Нобис тоже, но когда он оказался наверху и поднялся во весь рост, то стал в позу императора.
А Вотини, несмотря на специально сшитый для гимнастики костюм с голубыми полосками, два раза соскальзывал по столбу вниз.
Для того чтобы легче было взбираться, все мы натерли себе ладони канифолью, которую достал нам Гароффи; он продавал пакетики с порошком канифоли за одно сольдо, наживая каждый раз еще столько же.
Когда пришла очередь Гарроне, он вышел вперед, преспокойно жуя кусок хлеба, и я думаю, что он мог бы влезть на турник, посадив себе кого-нибудь из нас на плечи, такой он коренастый и сильный, совсем как молодой бычок.

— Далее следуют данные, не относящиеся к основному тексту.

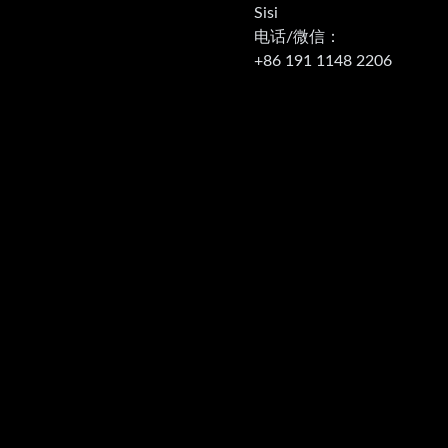
‭Sisi
电话/微信：
+86 191 1148 2206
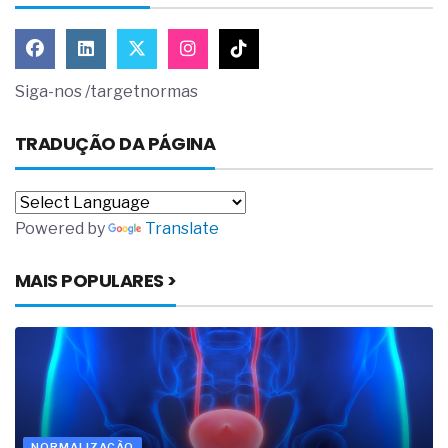
Siga-nos /targetnormas
TRADUÇÃO DA PÁGINA
Powered by
Translate
MAIS POPULARES >
NORMALIZAÇÃO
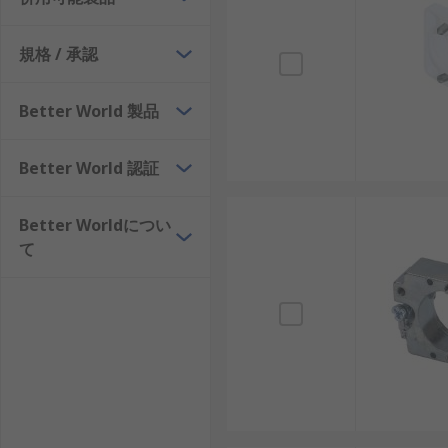
規格 / 承認
Better World 製品
Better World 認証
Better Worldについ
て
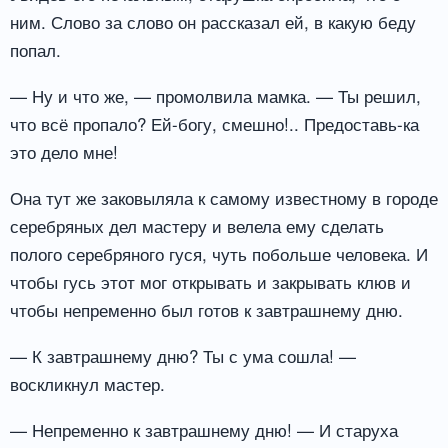
ним. Слово за слово он рассказал ей, в какую беду
попал.
— Ну и что же, — промолвила мамка. — Ты решил,
что всё пропало? Ей-богу, смешно!.. Предоставь-ка
это дело мне!
Она тут же заковыляла к самому известному в городе
серебряных дел мастеру и велела ему сделать
полого серебряного гуся, чуть побольше человека. И
чтобы гусь этот мог открывать и закрывать клюв и
чтобы непременно был готов к завтрашнему дню.
— К завтрашнему дню? Ты с ума сошла! —
воскликнул мастер.
— Непременно к завтрашнему дню! — И старуха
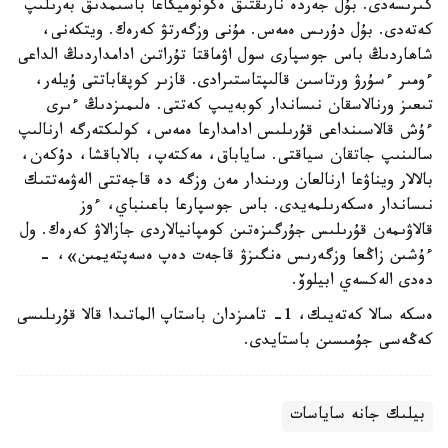
كىرىسەدى. بۇل جەردە نارىقتىق ەكونوميكاعا باسىمدىق بەرىلىپ
كەتەدى. بۇل دۇرىس ەمەس. مۇنى وزگەرتۋ كەرەك. ويتكەنى،
شاھاردىڭ باس جوسپارى سول اۋماقتا تۇراتىن ادامداردىڭ الداعى
ءومىر ءسۇرۋ ورتاسىن قالىپتاستىرادى. قازىر كوپقاباتتى ۇيلەر،
تىعىز ورنالاسقان نىساندار كوبەيىپ كەتتى. ەلىمىزدىڭ ءىرى
ءۇش قالاسىنداعى قۇرىلىس ادامدارعا ەمەس، كولىكتەرگە ارنالىپ
سالىنىپ جاتقان سياقتى. ساياباق، مەكتەپ، بالاباقشا، دۇكەن،
بالالار ويناۋعا ارنالعان ورىندار مەن وزگە دە قاجەتتى الەۋمەتتىك
نىساندار ەسكەرىلمەيدى. باس جوسپارعا باعىنباي، ءوز
قالاۋىمەن قۇرىلىس جۇرگىزەتىن كومپانيالاردى جازالاۋ كەرەك. ول
ءۇشىن زاڭعا وزگەرىس ەنگىزۋ قاجەت دەپ ەسەپتەيمىن»، -
دەدى الەكسەي ابيلوۆ.
ەسكە سالا كەتەيىك، 1- تامىزدان باستاپ الماتىدا قالا قۇرىلىسى
كەڭەسى جۇمىسىن باستايدى.
بيلىك جانە ساياسات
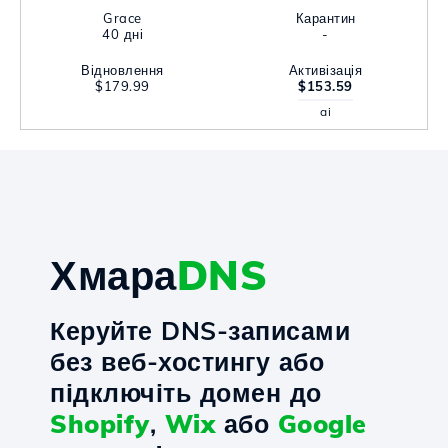
Grace
Карантин
40 дні
-
Відновлення
Активізація
$179.99
$153.59
ai
Хмара
DNS
Керуйте DNS-записами
без веб-хостингу або
підключіть домен до
Shopify
,
Wix
або
Google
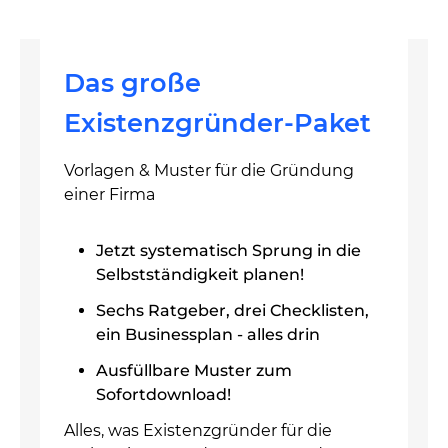
Das große
Existenzgründer-Paket
Vorlagen & Muster für die Gründung
einer Firma
Jetzt systematisch Sprung in die
Selbstständigkeit planen!
Sechs Ratgeber, drei Checklisten,
ein Businessplan - alles drin
Ausfüllbare Muster zum
Sofortdownload!
Alles, was Existenzgründer für die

После Гарроне была очередь Нелли. Как только он взялся за столб своими; тонкими и длинными руками, многие мальчик засмеялись и зашептались, но Гарроне скрестил на груди свои огромные руки, выразительно посмотрел кругом и совершенно ясно дал понять, что он не задумается пустить в ход кулак несмотря даже на присутствие учителя, так что всякий смех моментально прекратился.
Нелли начал карабкаться вверх; он старался, бедняжка, покраснел, как мак, тяжело дышал, и при этом пот так и катился у него со лба.
Учитель сказал ему!
— Спускайся, довольно!
Но Нелли не хотел спускаться, он упорствовал, он напрягал все свои силы. Мне казалось, что он вот-вот упадет без чувств па траву.